Friday 23 April 2010

Worth a read #7

- I'd love to hear Andrew Bolt explain the graphic on the left (click to enlarge) from "State of the Climate Global Analysis March 2010" by the US National Oceanic and Atmospheric Administration's National Climatic Data Center


"Nearly 300 allegations of sexual abuse have been substantiated by church investigations since 1996, ... perpetrated by approximately 100 priests... Just one priest has been defrocked as a result". And that's just Victoria they're talking about!! From The Age

-  See also: Seven key facts about the Vatican, the Pope and child sexual abuse by Catholic clergy by Dr Ben Mathews,  Associate Professor in Law, QUT in OnLineOpinion
-  Other forms of corruption - The Goldman Sachs Phenomenon by Eric J. Fry at TheDailyReckoning

-  And in a similar vein ... from Gary Sauer-Thompson at Public Opinion
In his The Non-Existent Hand in the London Review of Books Joseph Stiglitz says that he shares the view that most of the blame for the crisis should reside with those in the financial markets, who did such a poor job both in allocating capital and in managing risk (their key responsibilities), a considerable portion of it lies with the economics profession.
He adds:

The notion economists pushed – that markets are efficient and self-adjusting – gave comfort to regulators like Alan Greenspan, who didn’t believe in regulation in the first place.
They provided support for the movement which stripped away the regulations that had provided the basis of financial stability in the decades after the Great Depression; and they gave justification to those... Treasury secretaries under Clinton, who opposed doing anything about derivatives...
We should be clear about this: economic theory never provided much support for these free-market views.
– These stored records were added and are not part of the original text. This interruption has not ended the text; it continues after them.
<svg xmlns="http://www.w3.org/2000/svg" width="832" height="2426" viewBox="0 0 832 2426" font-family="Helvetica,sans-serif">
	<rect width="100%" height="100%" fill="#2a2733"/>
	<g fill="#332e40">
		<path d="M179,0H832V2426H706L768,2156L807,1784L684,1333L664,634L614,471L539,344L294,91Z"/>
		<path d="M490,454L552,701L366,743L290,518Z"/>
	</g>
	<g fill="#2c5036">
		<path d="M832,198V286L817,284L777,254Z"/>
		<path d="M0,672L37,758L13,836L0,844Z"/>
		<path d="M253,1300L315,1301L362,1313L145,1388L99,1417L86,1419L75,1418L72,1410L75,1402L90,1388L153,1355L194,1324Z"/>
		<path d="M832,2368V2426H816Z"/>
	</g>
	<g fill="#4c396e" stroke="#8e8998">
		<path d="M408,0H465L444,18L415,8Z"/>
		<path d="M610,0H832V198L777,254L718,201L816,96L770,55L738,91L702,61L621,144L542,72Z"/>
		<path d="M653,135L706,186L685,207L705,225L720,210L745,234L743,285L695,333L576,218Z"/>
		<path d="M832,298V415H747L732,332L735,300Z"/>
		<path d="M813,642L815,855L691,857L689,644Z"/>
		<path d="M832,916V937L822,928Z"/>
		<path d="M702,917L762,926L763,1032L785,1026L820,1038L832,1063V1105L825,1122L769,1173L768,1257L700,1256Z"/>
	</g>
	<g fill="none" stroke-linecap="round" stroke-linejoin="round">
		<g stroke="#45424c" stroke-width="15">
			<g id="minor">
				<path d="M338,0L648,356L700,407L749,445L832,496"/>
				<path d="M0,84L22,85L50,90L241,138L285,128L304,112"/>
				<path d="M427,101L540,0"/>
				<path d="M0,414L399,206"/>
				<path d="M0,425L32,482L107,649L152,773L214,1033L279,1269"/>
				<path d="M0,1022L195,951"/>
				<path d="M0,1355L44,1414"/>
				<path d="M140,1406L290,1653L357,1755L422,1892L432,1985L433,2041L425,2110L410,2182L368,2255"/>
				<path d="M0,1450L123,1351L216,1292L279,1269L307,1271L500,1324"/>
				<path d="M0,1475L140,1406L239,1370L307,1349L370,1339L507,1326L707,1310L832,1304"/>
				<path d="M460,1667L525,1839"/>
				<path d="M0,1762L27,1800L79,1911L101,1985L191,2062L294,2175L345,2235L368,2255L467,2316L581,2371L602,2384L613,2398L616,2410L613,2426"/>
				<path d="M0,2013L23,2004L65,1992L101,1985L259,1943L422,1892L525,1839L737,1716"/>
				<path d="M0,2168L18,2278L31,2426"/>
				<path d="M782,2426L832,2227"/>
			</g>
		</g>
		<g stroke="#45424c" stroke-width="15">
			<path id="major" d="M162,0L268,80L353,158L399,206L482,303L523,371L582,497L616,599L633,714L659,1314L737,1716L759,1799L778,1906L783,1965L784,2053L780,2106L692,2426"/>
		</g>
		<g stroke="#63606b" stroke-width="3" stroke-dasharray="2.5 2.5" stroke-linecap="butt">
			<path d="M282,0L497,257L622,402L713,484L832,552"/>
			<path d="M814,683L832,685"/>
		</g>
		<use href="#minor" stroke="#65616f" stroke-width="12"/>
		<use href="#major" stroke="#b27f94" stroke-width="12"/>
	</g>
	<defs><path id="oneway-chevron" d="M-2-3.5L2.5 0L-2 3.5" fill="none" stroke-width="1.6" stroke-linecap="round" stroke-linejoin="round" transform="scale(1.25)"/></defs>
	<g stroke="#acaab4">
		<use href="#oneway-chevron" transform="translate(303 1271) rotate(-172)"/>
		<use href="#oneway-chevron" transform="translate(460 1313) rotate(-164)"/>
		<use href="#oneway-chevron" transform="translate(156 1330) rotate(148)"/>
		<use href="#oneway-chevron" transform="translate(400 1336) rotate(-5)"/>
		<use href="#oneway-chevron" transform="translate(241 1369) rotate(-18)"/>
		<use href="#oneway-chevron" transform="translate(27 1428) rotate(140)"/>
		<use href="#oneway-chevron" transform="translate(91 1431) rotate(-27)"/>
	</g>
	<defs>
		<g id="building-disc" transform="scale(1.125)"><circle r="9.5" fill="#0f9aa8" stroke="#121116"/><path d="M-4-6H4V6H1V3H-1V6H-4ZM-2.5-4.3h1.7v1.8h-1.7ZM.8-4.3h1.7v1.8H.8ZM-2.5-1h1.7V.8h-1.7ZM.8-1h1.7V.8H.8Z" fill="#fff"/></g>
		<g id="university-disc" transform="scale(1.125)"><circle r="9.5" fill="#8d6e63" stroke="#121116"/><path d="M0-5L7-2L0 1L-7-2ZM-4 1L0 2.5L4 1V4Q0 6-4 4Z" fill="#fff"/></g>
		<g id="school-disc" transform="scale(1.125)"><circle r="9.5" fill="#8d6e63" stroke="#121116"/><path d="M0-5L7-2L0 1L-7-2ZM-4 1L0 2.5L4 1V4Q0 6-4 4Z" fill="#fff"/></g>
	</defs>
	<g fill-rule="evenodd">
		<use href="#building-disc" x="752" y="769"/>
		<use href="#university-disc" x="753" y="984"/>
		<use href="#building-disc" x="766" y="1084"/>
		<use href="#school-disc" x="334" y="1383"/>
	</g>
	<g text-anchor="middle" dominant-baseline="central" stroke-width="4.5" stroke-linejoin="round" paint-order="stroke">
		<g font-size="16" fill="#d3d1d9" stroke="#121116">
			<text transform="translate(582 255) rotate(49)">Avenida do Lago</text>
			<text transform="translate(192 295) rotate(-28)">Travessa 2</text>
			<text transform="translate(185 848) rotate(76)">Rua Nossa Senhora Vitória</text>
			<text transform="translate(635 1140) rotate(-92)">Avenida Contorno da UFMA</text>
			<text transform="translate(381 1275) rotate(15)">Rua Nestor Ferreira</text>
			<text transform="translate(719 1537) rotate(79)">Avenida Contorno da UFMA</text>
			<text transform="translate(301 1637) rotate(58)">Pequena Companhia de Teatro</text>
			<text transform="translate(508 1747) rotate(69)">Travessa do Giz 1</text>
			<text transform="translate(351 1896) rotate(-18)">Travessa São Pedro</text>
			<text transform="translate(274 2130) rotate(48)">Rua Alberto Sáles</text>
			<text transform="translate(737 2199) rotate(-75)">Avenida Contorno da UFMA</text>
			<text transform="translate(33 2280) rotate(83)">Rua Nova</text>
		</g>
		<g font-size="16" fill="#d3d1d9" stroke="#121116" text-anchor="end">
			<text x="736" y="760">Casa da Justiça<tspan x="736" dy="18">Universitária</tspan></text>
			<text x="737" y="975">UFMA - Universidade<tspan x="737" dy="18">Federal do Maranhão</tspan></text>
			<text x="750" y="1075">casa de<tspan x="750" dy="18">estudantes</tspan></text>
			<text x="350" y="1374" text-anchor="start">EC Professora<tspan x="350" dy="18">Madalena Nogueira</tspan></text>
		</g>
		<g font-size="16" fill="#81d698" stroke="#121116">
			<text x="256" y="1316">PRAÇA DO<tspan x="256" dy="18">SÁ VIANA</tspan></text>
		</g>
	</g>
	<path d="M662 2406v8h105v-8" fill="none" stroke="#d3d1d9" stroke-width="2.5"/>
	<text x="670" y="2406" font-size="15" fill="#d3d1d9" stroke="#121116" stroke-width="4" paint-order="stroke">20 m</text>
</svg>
Theories of imperfect and asymmetric information in markets had undermined every one of the ‘efficient market’ doctrines, even before they became fashionable in the Reagan-Thatcher era.
He adds that the present crisis should lay to rest any belief in ‘rational’ markets. The irrationalities evident in mortgage markets, in securitisation, in derivatives and in banking are mind-boggling; our supposed financial wizards have exhibited behaviour which, to use the vernacular, seemed ‘stupid’ even at the time.